Goal of the exercise
Please reproduce the rows below word for word, starting at the line containing "state / province: North Carolina" and ending at the line containing "locality: The Southern", with both of those lines included.

________________

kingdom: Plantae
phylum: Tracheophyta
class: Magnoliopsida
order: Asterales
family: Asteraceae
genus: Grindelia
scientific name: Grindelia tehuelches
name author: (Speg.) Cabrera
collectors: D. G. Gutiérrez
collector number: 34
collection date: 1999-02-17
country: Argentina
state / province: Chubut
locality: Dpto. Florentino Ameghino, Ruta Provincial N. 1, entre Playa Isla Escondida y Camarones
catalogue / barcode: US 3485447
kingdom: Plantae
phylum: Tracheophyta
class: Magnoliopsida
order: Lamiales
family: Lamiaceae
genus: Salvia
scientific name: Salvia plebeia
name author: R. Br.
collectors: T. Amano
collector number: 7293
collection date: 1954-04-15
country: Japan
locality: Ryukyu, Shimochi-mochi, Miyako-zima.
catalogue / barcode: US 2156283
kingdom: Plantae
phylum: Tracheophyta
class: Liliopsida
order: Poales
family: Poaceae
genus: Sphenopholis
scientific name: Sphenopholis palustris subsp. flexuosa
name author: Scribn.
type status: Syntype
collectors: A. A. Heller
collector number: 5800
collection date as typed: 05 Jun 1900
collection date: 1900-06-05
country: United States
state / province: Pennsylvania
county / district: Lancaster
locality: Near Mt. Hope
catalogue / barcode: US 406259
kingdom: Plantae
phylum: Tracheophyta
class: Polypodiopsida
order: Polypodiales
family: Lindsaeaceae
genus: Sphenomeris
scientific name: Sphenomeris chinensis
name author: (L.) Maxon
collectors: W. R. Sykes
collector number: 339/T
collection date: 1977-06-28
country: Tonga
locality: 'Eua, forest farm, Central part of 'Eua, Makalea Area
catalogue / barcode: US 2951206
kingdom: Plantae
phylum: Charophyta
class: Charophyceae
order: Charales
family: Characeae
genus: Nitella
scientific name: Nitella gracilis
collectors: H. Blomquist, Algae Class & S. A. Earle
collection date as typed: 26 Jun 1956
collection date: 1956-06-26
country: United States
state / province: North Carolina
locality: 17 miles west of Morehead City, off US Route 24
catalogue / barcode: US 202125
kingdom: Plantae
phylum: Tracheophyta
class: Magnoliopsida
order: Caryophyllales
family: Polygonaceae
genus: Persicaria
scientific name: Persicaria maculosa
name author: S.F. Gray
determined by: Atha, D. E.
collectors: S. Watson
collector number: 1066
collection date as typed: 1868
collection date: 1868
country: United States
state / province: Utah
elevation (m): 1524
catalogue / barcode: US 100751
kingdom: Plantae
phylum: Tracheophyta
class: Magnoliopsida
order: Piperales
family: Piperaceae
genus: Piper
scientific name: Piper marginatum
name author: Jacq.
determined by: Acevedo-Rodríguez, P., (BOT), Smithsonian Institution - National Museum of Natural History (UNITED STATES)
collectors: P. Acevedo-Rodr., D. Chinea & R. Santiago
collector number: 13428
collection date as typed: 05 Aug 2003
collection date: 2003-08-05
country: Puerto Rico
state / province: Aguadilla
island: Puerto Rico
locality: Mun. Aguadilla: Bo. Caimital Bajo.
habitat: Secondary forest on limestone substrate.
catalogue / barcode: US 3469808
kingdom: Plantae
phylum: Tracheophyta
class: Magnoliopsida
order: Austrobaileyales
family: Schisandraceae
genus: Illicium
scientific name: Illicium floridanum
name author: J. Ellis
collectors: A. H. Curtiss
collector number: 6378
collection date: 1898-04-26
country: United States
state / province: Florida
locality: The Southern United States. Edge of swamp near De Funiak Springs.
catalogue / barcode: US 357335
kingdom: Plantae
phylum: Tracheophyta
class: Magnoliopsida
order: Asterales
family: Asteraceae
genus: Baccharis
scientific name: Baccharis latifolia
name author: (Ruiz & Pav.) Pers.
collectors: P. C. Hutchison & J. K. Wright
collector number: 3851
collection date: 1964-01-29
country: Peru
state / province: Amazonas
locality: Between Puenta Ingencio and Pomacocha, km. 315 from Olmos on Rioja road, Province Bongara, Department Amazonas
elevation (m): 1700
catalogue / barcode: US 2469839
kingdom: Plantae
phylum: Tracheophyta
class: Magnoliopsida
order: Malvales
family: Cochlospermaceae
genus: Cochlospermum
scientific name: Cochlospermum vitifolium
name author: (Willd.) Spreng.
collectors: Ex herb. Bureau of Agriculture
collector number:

________________

Reply
state / province: North Carolina
locality: 17 miles west of Morehead City, off US Route 24
catalogue / barcode: US 202125
kingdom: Plantae
phylum: Tracheophyta
class: Magnoliopsida
order: Caryophyllales
family: Polygonaceae
genus: Persicaria
scientific name: Persicaria maculosa
name author: S.F. Gray
determined by: Atha, D. E.
collectors: S. Watson
collector number: 1066
collection date as typed: 1868
collection date: 1868
country: United States
state / province: Utah
elevation (m): 1524
catalogue / barcode: US 100751
kingdom: Plantae
phylum: Tracheophyta
class: Magnoliopsida
order: Piperales
family: Piperaceae
genus: Piper
scientific name: Piper marginatum
name author: Jacq.
determined by: Acevedo-Rodríguez, P., (BOT), Smithsonian Institution - National Museum of Natural History (UNITED STATES)
collectors: P. Acevedo-Rodr., D. Chinea & R. Santiago
collector number: 13428
collection date as typed: 05 Aug 2003
collection date: 2003-08-05
country: Puerto Rico
state / province: Aguadilla
island: Puerto Rico
locality: Mun. Aguadilla: Bo. Caimital Bajo.
habitat: Secondary forest on limestone substrate.
catalogue / barcode: US 3469808
kingdom: Plantae
phylum: Tracheophyta
class: Magnoliopsida
order: Austrobaileyales
family: Schisandraceae
genus: Illicium
scientific name: Illicium floridanum
name author: J. Ellis
collectors: A. H. Curtiss
collector number: 6378
collection date: 1898-04-26
country: United States
state / province: Florida
locality: The Southern United States. Edge of swamp near De Funiak Springs.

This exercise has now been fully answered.